INSTRUCTIONS FOR THE TASK => Each record must be returned exactly, apart from the pictures, which stay out.

Object change descriptions:
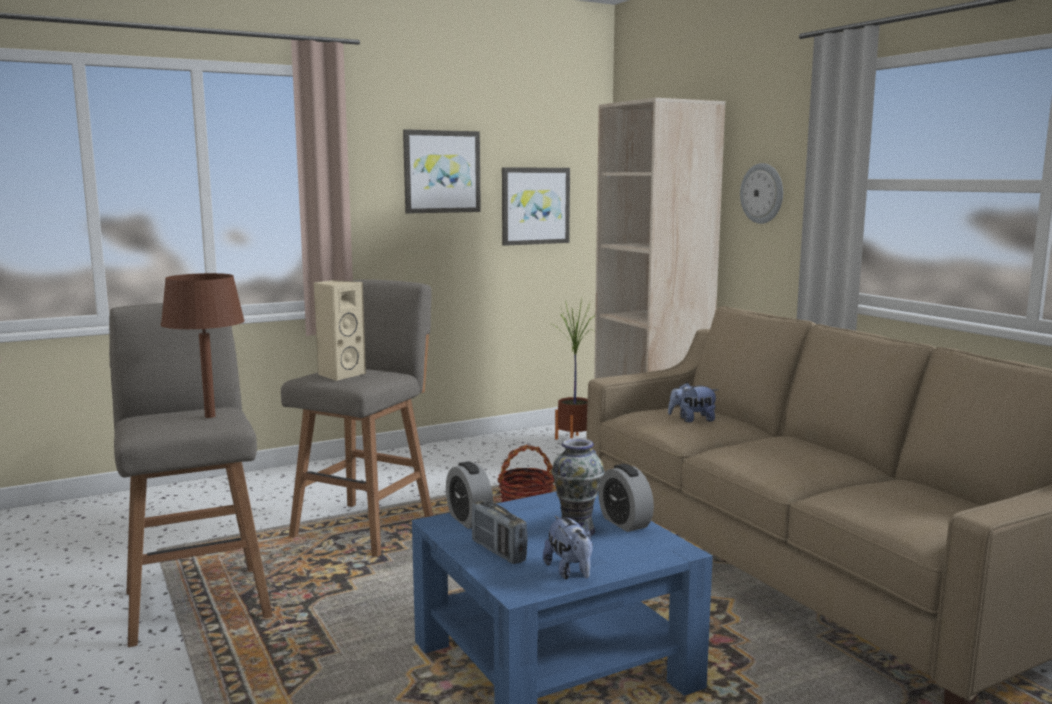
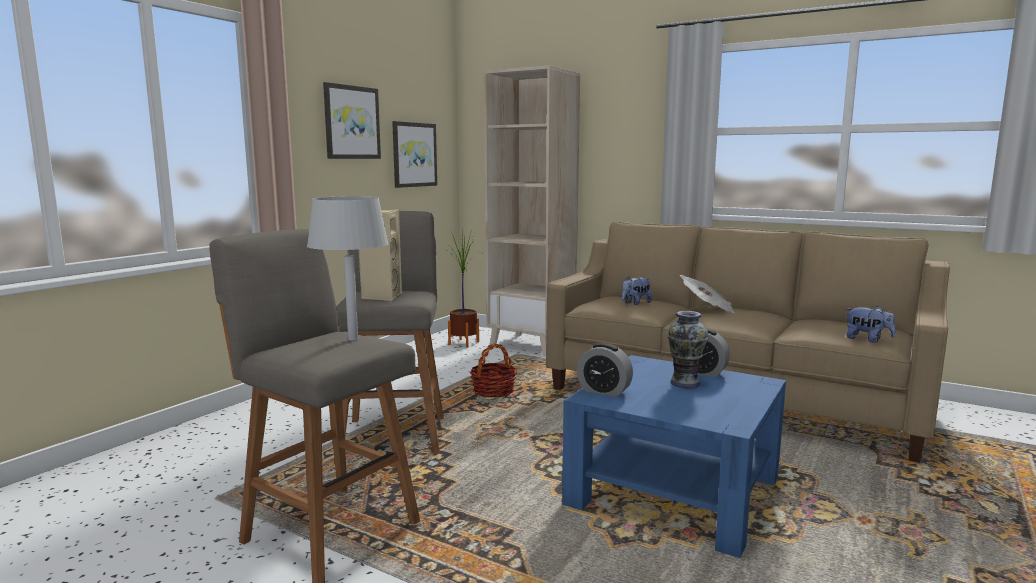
camera: 30 degrees left, 0 degrees up
(210, 416) = (353, 339): brown table lamp -> grey table lamp
(498, 551) = (666, 406): radio -> none
(570, 572) = (735, 407): plush toy -> plush toy (867, 339)
(762, 193) = (616, 141): wall clock -> none
(767, 442) = (707, 309): none -> newspaper

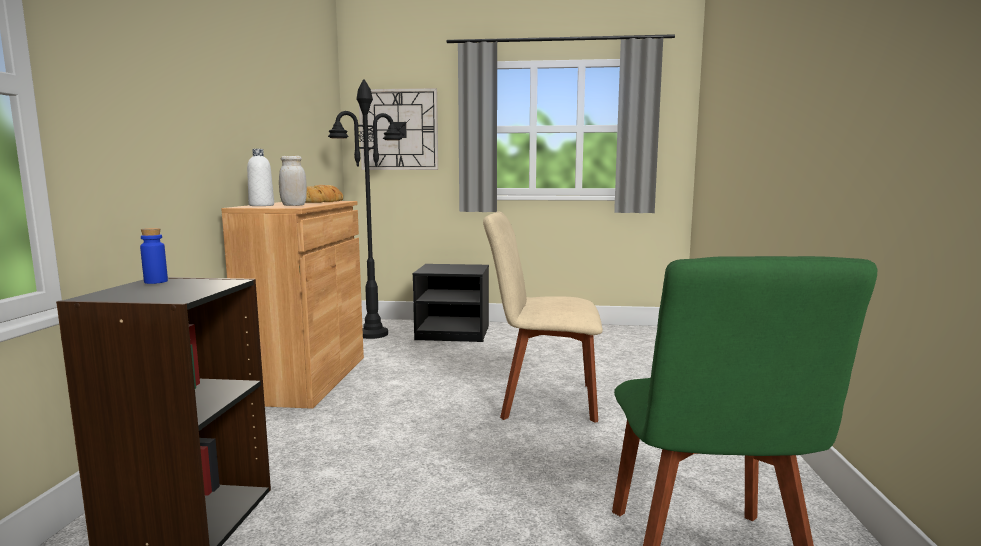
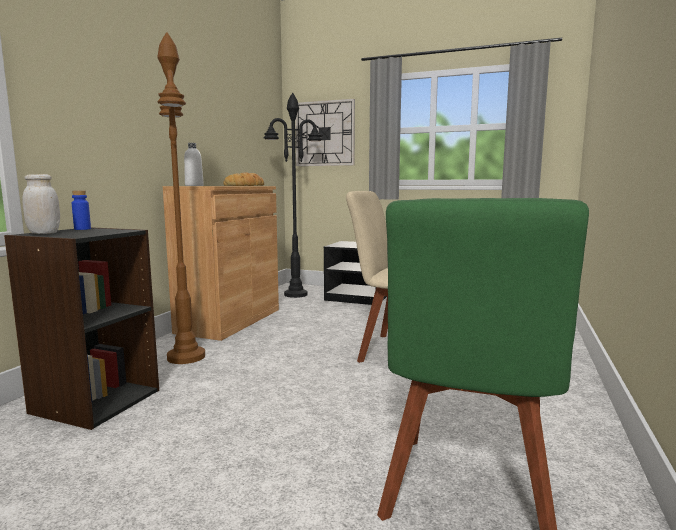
camera: 15 degrees right, 0 degrees up
(279, 437) = (186, 357): none -> brown floor lamp
(294, 205) = (216, 185): white jar -> white jar (44, 233)

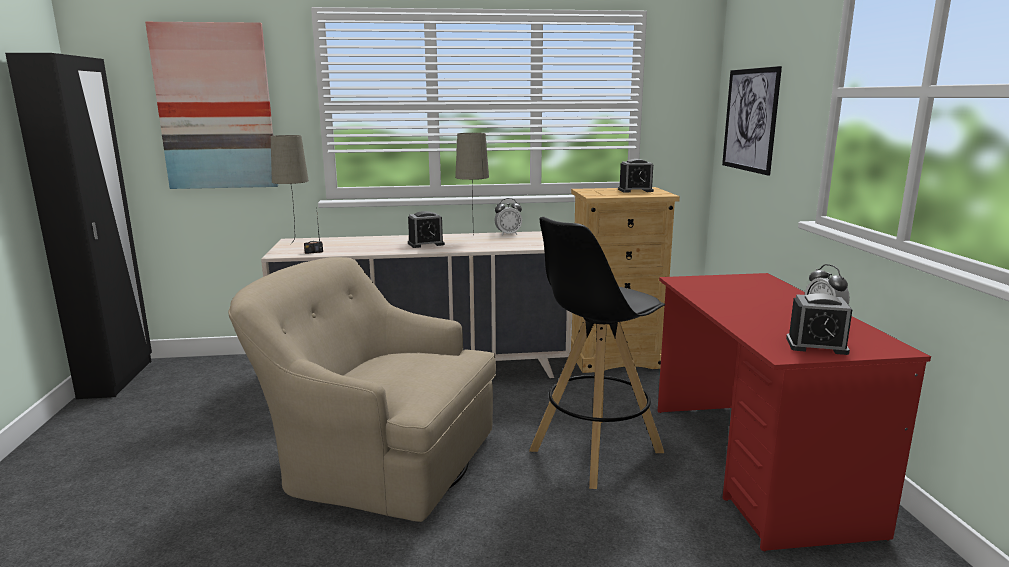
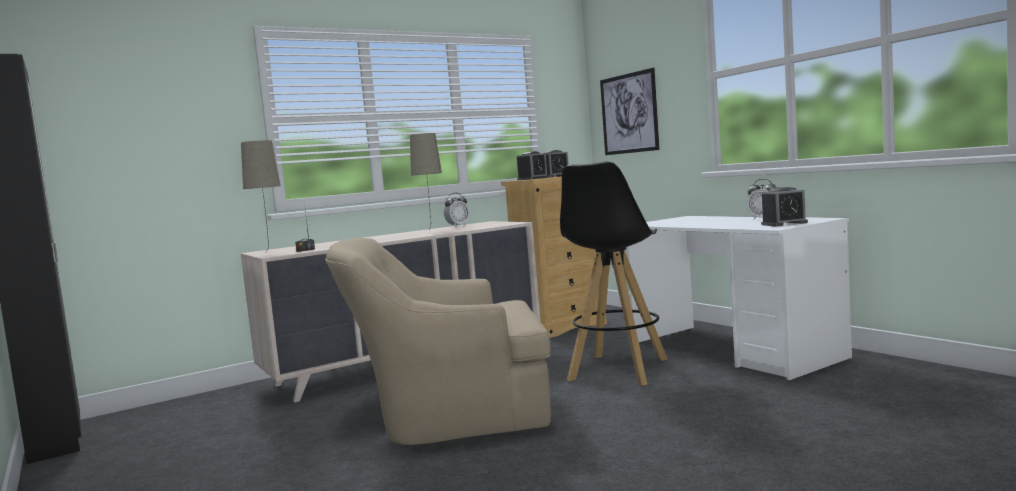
camera: 25 degrees left, 10 degrees down
(216, 107) = (155, 124): picture -> none
(426, 244) = (400, 236): alarm clock -> alarm clock (532, 179)
(754, 465) = (733, 350): red desk -> white desk

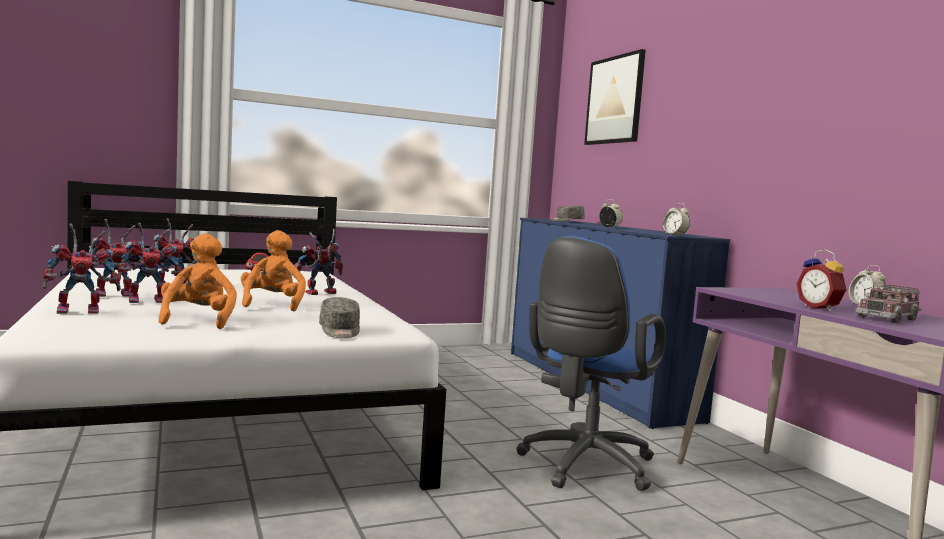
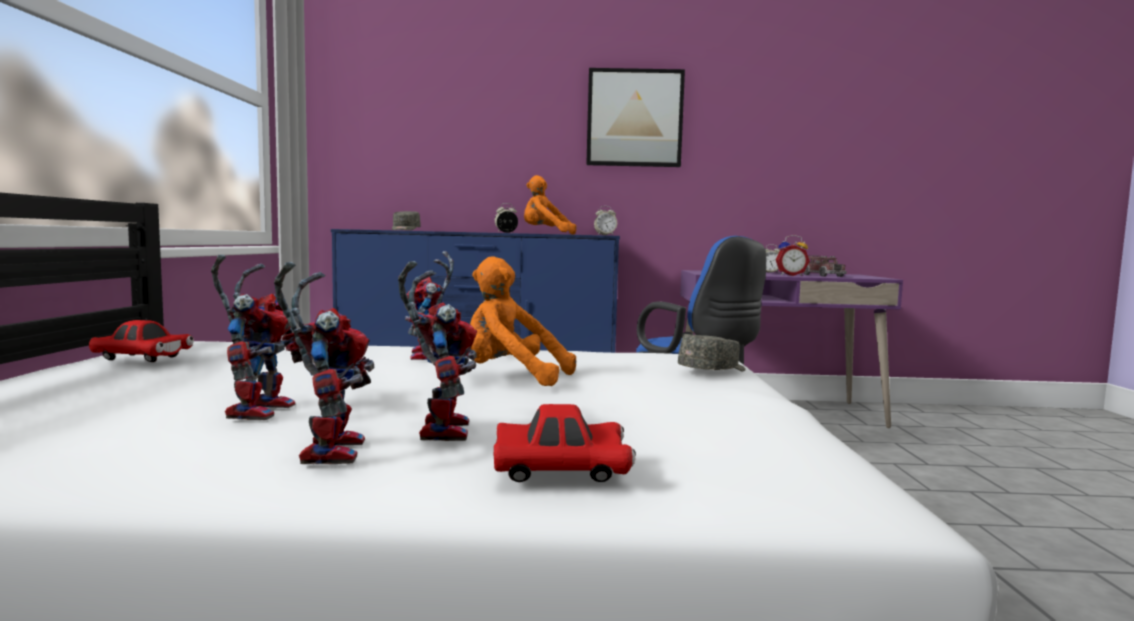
camera: 65 degrees left, 0 degrees up
(82, 311) = (560, 472): toy robot -> red toy car
(198, 320) = (645, 413): orange plush toy -> orange plush toy (545, 233)
(340, 331) = (713, 371): grey cap -> grey cap turned 45 degrees counterclockwise
(614, 100) = (425, 94): picture -> picture (634, 118)

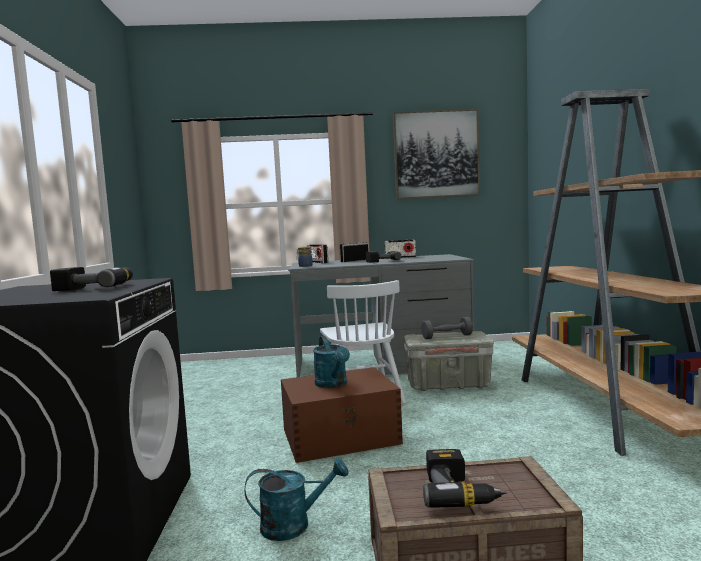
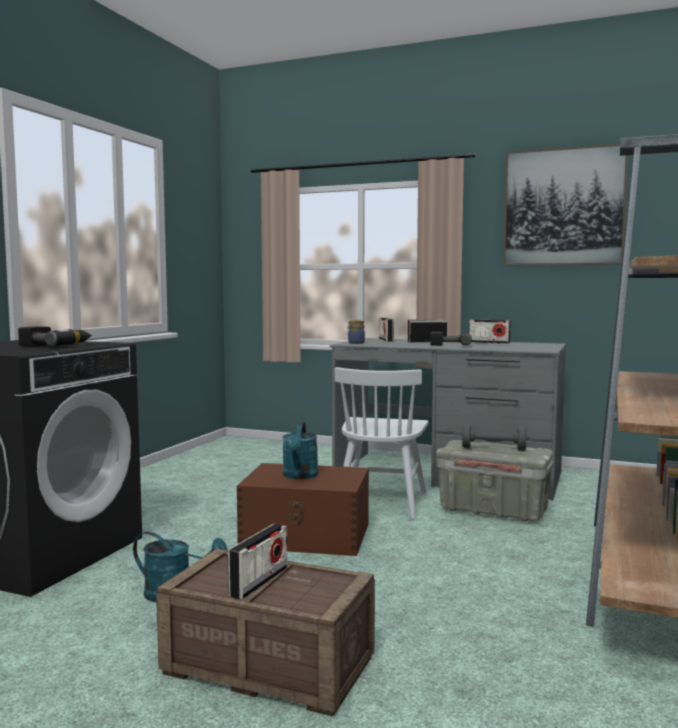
camera: 25 degrees right, 0 degrees up
(459, 491) = (259, 582): power drill -> radio

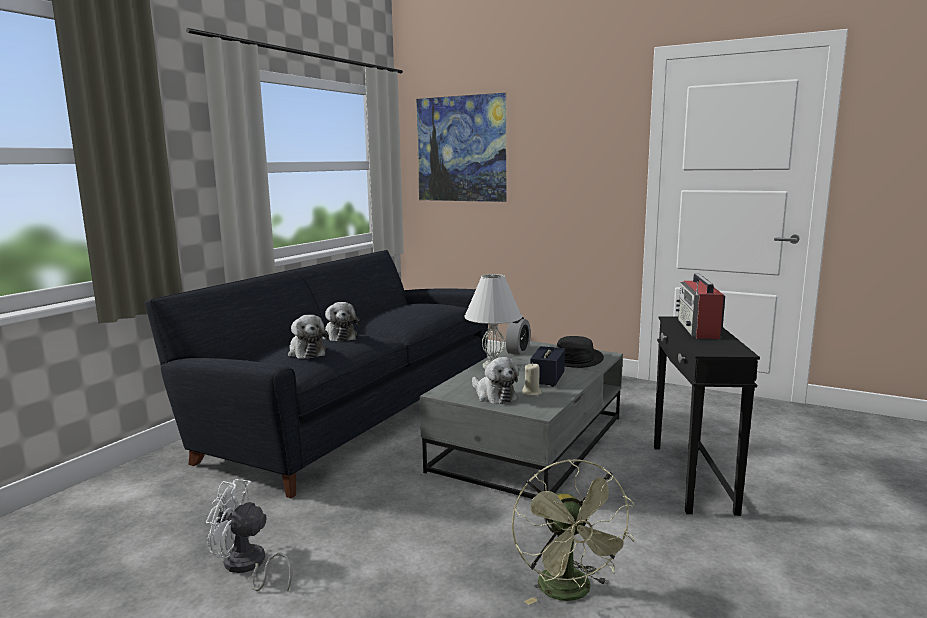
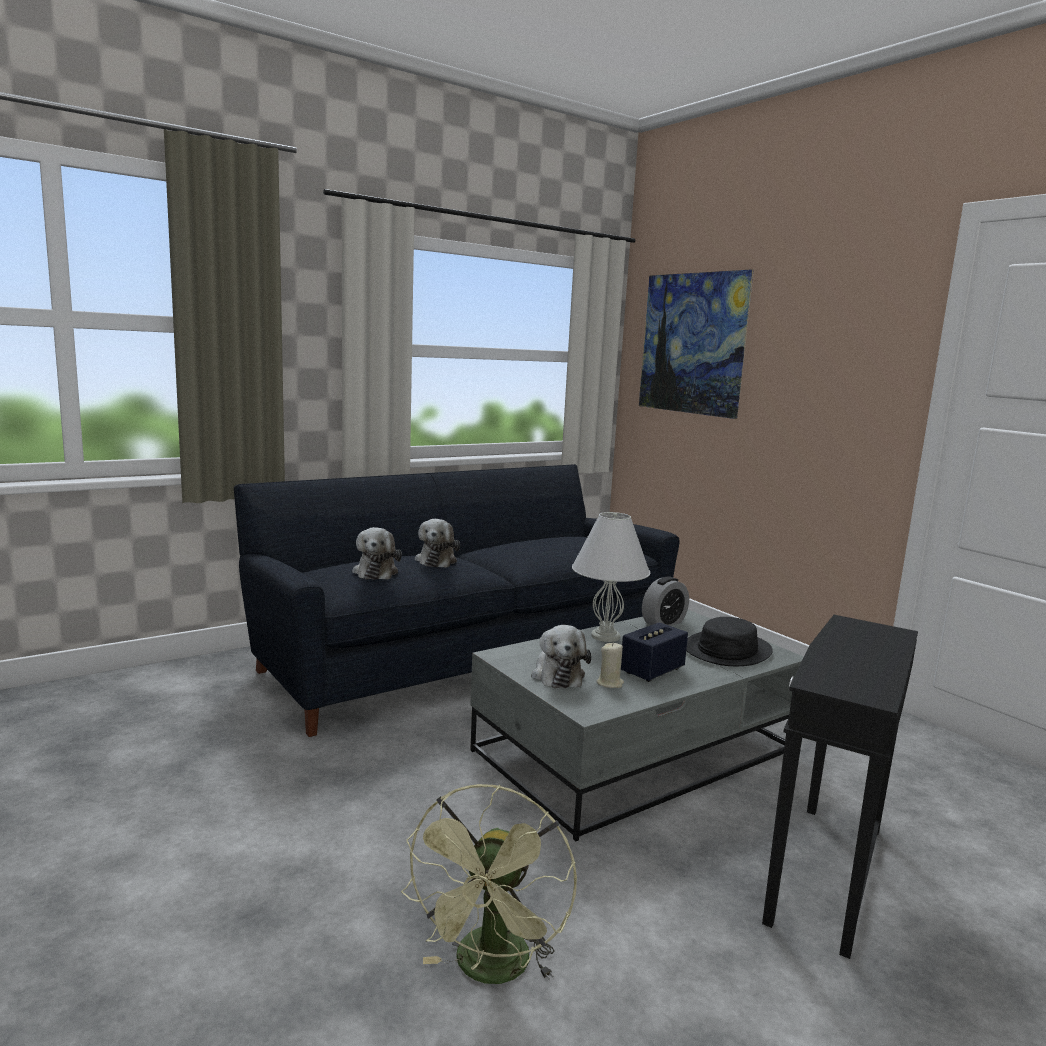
camera: 25 degrees right, 0 degrees up
(247, 567) = (197, 799): white fan -> none
(699, 329) = (865, 647): radio -> none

ANSWER TO THE EXERCISE =>
camera: 30 degrees left, 0 degrees up
(210, 416) = (353, 339): brown table lamp -> grey table lamp
(498, 551) = (666, 406): radio -> none
(570, 572) = (735, 407): plush toy -> plush toy (867, 339)
(762, 193) = (616, 141): wall clock -> none
(767, 442) = (707, 309): none -> newspaper

camera: 15 degrees right, 0 degrees up
(279, 437) = (186, 357): none -> brown floor lamp
(294, 205) = (216, 185): white jar -> white jar (44, 233)

camera: 25 degrees left, 10 degrees down
(216, 107) = (155, 124): picture -> none
(426, 244) = (400, 236): alarm clock -> alarm clock (532, 179)
(754, 465) = (733, 350): red desk -> white desk

camera: 65 degrees left, 0 degrees up
(82, 311) = (560, 472): toy robot -> red toy car
(198, 320) = (645, 413): orange plush toy -> orange plush toy (545, 233)
(340, 331) = (713, 371): grey cap -> grey cap turned 45 degrees counterclockwise
(614, 100) = (425, 94): picture -> picture (634, 118)

camera: 25 degrees right, 0 degrees up
(459, 491) = (259, 582): power drill -> radio

camera: 25 degrees right, 0 degrees up
(247, 567) = (197, 799): white fan -> none
(699, 329) = (865, 647): radio -> none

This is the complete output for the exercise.